Legendary game show host Wink Martindale has died, Fox News Digital confirmed. He was 91.
Martindale, who was surrounded by family, including his wife Sandra, at the time of his death, had a 74-year career in Hollywood, hosting a number of game shows such as “Tic-Tac-Dough,” “High Rollers” and “Gambit.” Martindale was also a close friend of Elvis Presley.
In 2019, Martindale told Fox News Digital that he “met Elvis Presley on a hot July night in 1954.”
Game show host Wink Martindale has died. He was 91. (Photo by Amanda Edwards/Getty Images)
The thing that surprised him most about Presley was that he was a giver.
“Very few people knew that he gave away literally millions and millions of dollars to charitable organizations not only in this country but all over the world,” Martindale said.

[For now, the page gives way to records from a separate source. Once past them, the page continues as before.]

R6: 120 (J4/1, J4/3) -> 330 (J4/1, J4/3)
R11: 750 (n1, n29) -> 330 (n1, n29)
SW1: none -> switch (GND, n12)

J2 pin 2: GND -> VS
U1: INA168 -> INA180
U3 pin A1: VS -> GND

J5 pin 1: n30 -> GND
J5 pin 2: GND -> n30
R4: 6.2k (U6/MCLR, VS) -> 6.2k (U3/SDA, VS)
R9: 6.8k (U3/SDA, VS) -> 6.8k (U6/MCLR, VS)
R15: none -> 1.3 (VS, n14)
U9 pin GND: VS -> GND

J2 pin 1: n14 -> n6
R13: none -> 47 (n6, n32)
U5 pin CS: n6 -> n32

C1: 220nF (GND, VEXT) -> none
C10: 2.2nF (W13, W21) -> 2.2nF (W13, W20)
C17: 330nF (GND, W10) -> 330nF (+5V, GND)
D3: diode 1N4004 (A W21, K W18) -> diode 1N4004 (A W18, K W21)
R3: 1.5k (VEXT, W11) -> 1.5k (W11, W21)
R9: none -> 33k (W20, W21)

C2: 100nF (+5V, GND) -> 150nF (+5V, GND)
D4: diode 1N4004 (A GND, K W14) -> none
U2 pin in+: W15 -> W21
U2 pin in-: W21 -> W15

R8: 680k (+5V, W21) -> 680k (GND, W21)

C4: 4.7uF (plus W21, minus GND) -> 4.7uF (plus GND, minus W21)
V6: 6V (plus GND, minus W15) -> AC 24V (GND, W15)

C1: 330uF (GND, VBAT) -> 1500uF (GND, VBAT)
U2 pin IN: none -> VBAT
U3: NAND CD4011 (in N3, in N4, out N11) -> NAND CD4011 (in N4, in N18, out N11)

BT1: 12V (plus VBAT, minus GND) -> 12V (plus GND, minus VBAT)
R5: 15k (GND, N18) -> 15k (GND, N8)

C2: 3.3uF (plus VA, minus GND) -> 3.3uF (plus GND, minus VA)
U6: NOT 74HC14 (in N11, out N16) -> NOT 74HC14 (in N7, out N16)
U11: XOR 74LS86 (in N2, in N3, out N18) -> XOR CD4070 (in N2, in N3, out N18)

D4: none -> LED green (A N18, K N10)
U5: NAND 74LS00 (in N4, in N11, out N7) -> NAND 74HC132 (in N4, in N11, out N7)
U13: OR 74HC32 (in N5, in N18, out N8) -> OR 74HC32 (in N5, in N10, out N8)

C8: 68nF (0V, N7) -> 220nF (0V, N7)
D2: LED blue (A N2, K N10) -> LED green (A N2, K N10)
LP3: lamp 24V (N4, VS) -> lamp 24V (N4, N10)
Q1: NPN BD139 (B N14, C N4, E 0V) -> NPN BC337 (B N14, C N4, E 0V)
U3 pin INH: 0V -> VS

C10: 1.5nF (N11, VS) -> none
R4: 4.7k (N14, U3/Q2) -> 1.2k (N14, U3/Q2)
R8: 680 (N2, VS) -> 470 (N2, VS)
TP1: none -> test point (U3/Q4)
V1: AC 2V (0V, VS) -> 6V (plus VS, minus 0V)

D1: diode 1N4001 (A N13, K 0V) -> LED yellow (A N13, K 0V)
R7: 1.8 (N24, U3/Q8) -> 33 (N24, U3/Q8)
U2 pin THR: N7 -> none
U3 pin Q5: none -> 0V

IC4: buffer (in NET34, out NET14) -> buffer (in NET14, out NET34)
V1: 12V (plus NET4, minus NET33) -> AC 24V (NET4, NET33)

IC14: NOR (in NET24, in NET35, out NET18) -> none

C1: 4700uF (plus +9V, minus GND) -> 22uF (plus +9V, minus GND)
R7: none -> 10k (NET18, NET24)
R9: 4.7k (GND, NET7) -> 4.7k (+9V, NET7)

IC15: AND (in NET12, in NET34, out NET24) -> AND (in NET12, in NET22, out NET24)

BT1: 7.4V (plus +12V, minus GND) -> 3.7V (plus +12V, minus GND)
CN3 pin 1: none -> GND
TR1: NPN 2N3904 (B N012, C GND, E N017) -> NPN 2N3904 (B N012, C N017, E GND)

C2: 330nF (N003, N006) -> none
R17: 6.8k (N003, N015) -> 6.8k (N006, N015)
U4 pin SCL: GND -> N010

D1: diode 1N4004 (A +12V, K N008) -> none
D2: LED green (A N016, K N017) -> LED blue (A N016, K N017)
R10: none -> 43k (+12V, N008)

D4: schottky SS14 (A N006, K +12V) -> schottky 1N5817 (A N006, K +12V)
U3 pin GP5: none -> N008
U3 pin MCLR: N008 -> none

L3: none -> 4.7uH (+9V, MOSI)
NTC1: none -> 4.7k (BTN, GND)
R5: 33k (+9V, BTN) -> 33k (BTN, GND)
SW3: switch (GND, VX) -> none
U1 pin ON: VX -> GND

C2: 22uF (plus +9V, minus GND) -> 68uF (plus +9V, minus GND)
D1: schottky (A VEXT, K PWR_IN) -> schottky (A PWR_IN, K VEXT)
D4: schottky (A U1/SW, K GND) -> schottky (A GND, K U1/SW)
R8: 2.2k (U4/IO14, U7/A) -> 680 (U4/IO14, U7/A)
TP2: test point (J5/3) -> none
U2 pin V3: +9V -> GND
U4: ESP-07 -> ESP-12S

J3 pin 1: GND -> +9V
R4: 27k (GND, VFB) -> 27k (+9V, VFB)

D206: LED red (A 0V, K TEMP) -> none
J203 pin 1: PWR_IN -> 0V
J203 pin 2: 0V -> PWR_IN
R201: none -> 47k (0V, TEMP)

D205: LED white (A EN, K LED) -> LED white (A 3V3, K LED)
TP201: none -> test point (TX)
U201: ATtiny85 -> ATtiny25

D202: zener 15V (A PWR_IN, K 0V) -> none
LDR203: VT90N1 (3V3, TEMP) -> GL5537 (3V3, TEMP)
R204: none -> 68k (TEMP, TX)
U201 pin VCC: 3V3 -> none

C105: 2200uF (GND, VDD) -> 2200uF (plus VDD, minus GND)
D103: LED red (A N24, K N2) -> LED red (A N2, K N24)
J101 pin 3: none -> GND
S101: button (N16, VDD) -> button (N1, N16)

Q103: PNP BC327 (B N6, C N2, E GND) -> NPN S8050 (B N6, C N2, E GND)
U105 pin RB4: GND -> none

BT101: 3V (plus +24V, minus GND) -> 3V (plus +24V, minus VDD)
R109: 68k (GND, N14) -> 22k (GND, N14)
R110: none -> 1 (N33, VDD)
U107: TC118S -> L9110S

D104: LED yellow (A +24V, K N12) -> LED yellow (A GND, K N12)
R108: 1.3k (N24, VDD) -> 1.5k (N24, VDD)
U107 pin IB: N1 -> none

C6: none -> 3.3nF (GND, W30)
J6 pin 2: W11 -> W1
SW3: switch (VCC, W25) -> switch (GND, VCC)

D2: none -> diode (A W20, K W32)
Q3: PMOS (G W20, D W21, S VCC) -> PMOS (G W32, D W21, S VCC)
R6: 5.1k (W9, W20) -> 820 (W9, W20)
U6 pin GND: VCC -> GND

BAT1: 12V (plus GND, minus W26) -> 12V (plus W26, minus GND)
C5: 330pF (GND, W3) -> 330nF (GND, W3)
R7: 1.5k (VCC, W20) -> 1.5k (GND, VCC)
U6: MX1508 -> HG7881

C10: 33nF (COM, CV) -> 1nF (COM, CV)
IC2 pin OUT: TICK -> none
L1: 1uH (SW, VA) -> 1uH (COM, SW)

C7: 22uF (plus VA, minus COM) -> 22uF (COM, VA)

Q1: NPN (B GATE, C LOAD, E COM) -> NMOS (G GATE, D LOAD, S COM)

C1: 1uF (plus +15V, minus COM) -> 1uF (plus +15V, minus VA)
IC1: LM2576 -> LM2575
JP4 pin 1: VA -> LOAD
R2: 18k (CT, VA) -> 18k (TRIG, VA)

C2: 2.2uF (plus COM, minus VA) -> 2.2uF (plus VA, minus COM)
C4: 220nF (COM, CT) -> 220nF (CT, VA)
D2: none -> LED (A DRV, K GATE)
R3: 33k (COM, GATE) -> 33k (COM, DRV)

“He was a great giver. If he was your friend, he was your friend until the day you died. I mean he would always be your friend and do anything for you that you needed him to do. He was that kind of a person,” Martindale said at the time.
Martindale’s wife of 49 years, Sandra, dated Presley on and off, right before he married Priscilla in 1967.
Sandra, who married Wink in 1975, credited Presley for her marriage to the game show host.

Martindale, who was surrounded by family, including his wife Sandra, at the time of his death, had a 74-year career in Hollywood, hosting a number of game shows. (Photo by ABC Photo Archives/Disney General Entertainment Content via Getty Images)
“Elvis is responsible for me marrying Wink,” she said in a 2015 interview, according to The Hollywood Reporter.
“When [Martindale] said he was from Tennessee, I said, ‘He must be a nice guy,’ because I loved the state, I loved all the guys, I loved everything in the state of Tennessee because Elvis was such a wonderful part of my life.”
Back in 2014, Martindale spoke to ABC News about the meaning behind his interesting name.
“When I was a kid in Jackson, Tennessee, one of my playmates, Jimmy McCord, couldn’t say ‘Winston,’ which is my given name. He had a speech impediment, and it came out sounding like ‘Winky.’ So Winston turned into Winky, and then I got into the business and Wink it was! It served me well,” he said at the time.